I think it helps to view the work of Dr. Seuss by categories. It seems to me that his books fit neatly into three such groupings with some minor overlapping: fables such as Yertle the Turtle (Library Binding, Hardcover), fairy tales such as The Five Hundred Hats of Bartholomew Cubbins (Hardcover, Library Binding), and outlandish, exaggerated tales such as If I Ran the Zoo (Hardcover, Library Binding).
Seuss was one of the few authors of children's books who could get away with moralizing. His zany illustrations and rhymes allow the reader to enjoy the books and recognize the morals without feeling the weight of a sermon.

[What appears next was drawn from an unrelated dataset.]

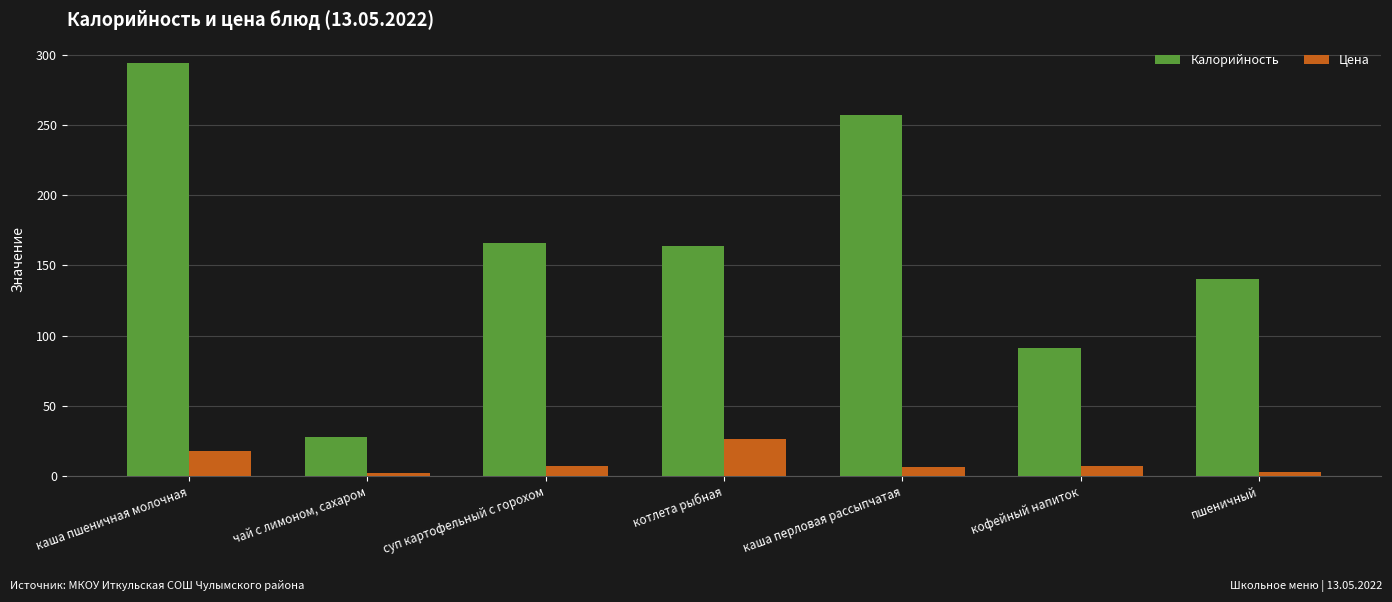

Is it true that Калорийность equals 12.1 at чай с лимоном, сахаром?

False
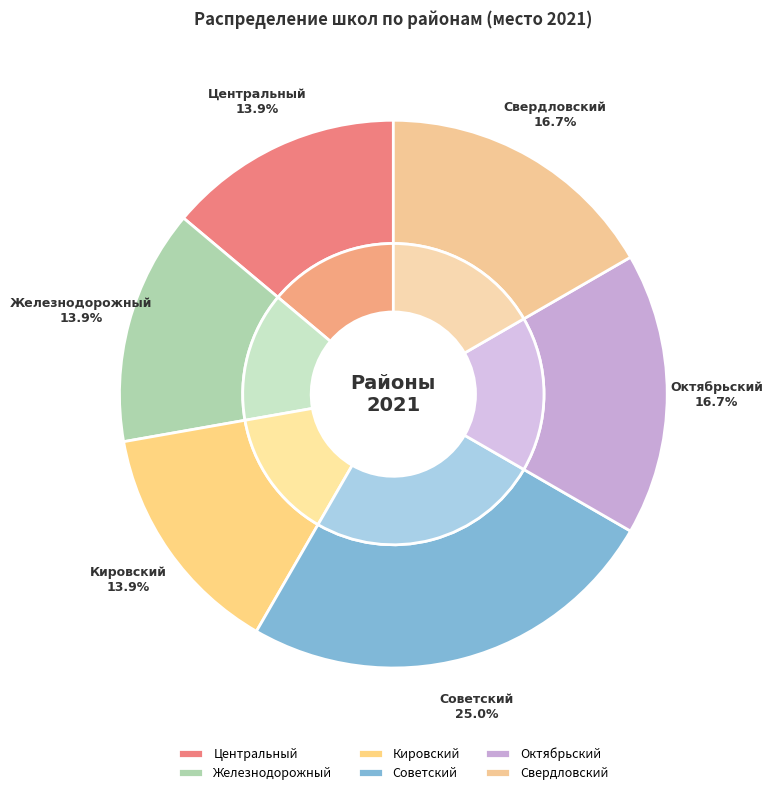

Which slice is the smallest?

Железнодорожный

His first book To Think That I Saw It on Mulberry Street is the prototype for all his outlandish tale books. We start with a simple situation, in this case, young Marco going home from school but he knows that his father will interrogate him on his return home and be dissatisfied with his observation of nothing more than a horse and a wagon on Mulberry Street. So, he starts adding interest to the sight, changing first the horse and then the wagon to bigger more outrageous things. We worry about Marco, knowing that his father will not believe him, urging him to stay closer to reality, stretching the truth only slightly, but Marco's imagination is in full gear. Then, he reaches home and his father asks the dreaded question, "What did you see on the way home from school.?" and Marco tells him, not the wild sights in his head, but what he really saw, "a horse and a wagon on Mulberry Street".

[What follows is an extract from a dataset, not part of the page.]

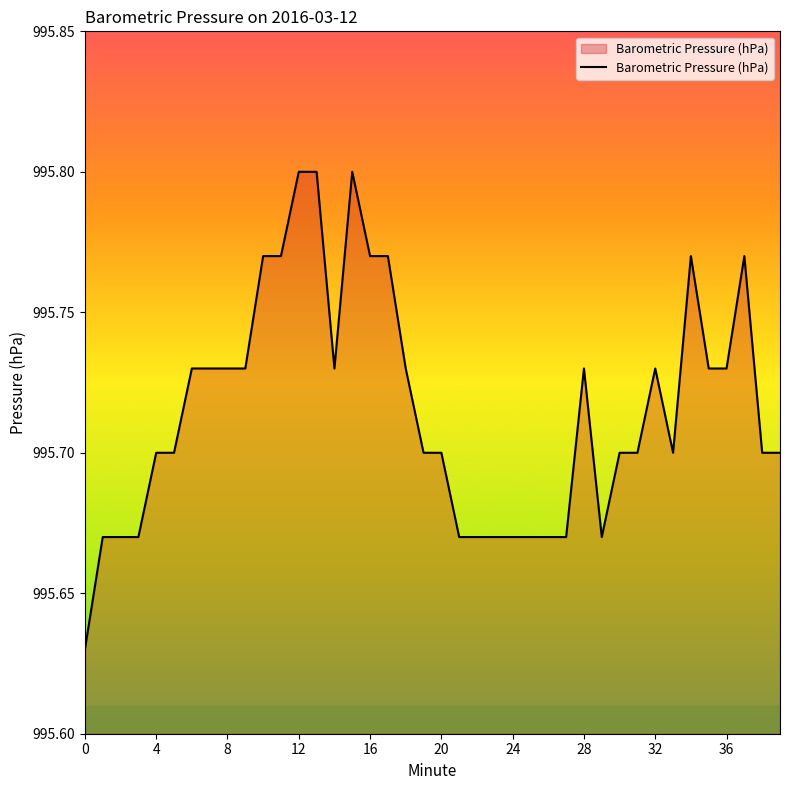

Is this an area chart (filled region under the line)?

Yes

It has been said that, in those tales, Seuss adds more and more tension as if over-inflating a balloon until we, the readers, can't stand waiting for the "pop!" and then he doesn't pop it, he just deflates the balloon. In Cat in the Hat, for instance, we know that the mess being created has reached an unmanageable state. The illustrations add to the tension as the hour of atonement approaches. Those kids will never get the mess cleaned up before their mother comes home and they'll be punished and it isn't their fault. Then, just before she arrives, the mess is cleaned up and the children are left speechless when she askes what happened while she was gone.

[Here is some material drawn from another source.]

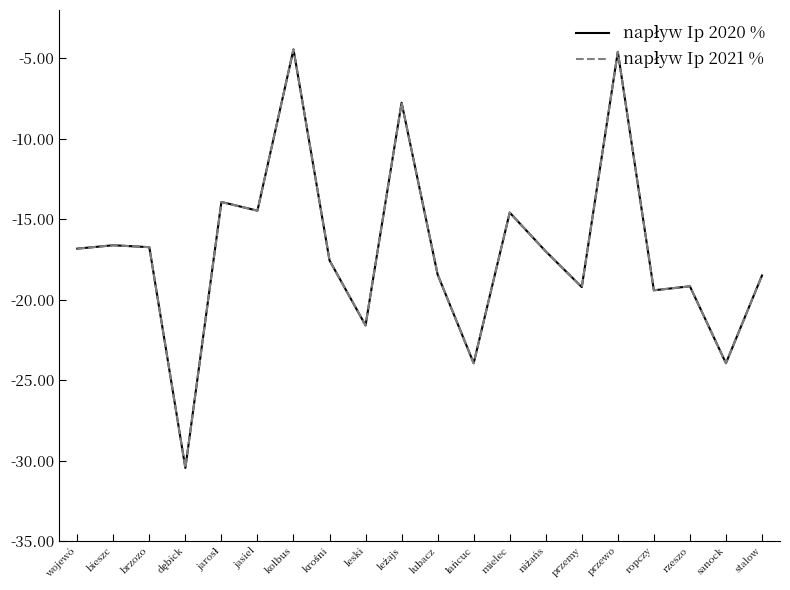

What position from the right is leski?

12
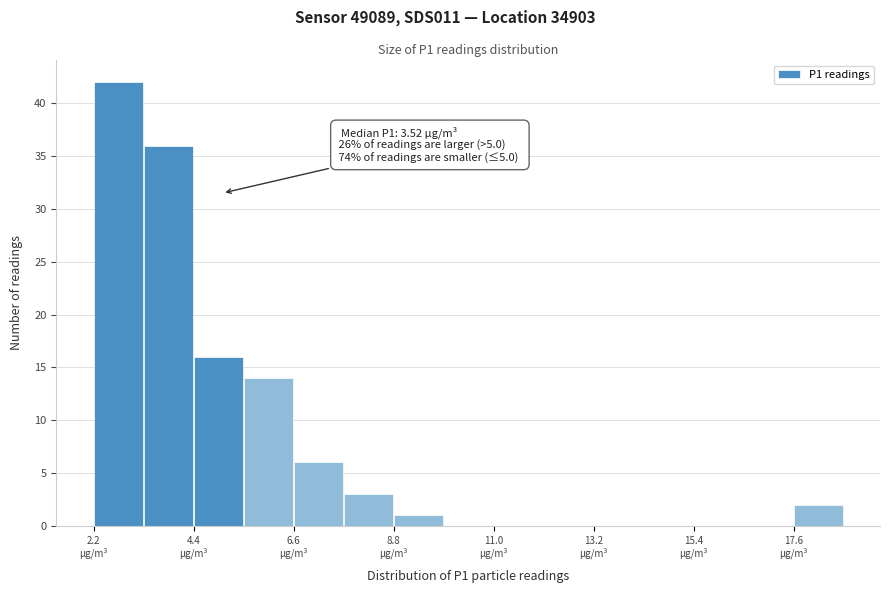

Read against the x-axis, roughly where is the centre of the tallest bar?

2.5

His illustrations are fascinating in that he really only draws one human face: all his people look alike with minor adjustments. His creatures look simplistic until you try to imitate them. His landscapes are notable for their creation of distance. His rhyme schemes are simple but he has created for us a slew of outlandish names and places. His books are timeless and much of the humor is best appreciated by more mature audiences. If you're teaching children from third grade up, suggest that they take another look at their favorite Dr. Seuss to discover more satire and humor than on their earlier encounters. If you're teaching kids from kindergarten up, you probably have no need to introduce them to Dr. Seuss, he's in their hearts already.